I expected a bunch of people replying with "well actually, quantum..."
@Bastett I may be smart, hold a masters degree, and be one of the leading minds in my field, but I still tell people about fat electrons and spicy rocks X)
@tryst @Bastett I still blame experiment problems on fat electrons, especially ones that happen right after normal businesses hours when the power company flushes them out of the system. It's nice to see the junior scientists learning and potentially discovering fat neutrons too now.
@PlasmaGryphon @Bastett This was one of the contributing factors to the unreliability of the data collected in the Fleischmann–Pons experiments. The voltage applied to the cell was assumed, not measured, and it went up on evenings and weekends due to the grid being only lightly loaded.

@tryst @Bastett these days it's more usually IT runs various scheduled tests while so much equipment communicates over Ethernet and gets weird if the network is slow.

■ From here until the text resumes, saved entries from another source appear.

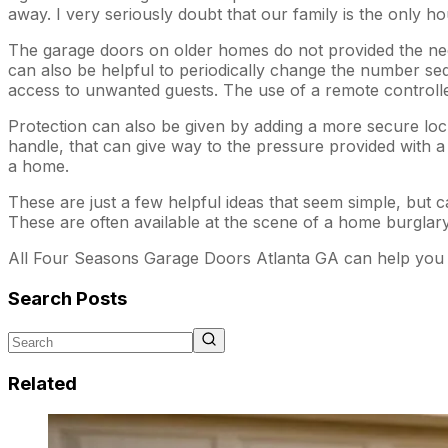
away. I very seriously doubt that our family is the only h
The garage doors on older homes do not provided the neede
can also be helpful to periodically change the number se
access to unwanted guests. The use of a remote controll
Protection can also be given by adding a more secure lock
handle, that can give way to the pressure provided with a 
a home.
These are just a few helpful ideas that seem simple, but ca
These are often available at the scene of a home burglary
All Four Seasons Garage Doors Atlanta GA can help you 
Search Posts
Related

Ongoing battle between experiment groups wanting a dedicated network and IT understandably not liking when physicists administrator their own network.

But the old joke was that the fat electrons would fill up the bottom of transformers, and the power company has to flush them out every so often so transformers wouldn't clog. So they switch taps at certain times unleashing a bunch of fat electrons at the same time.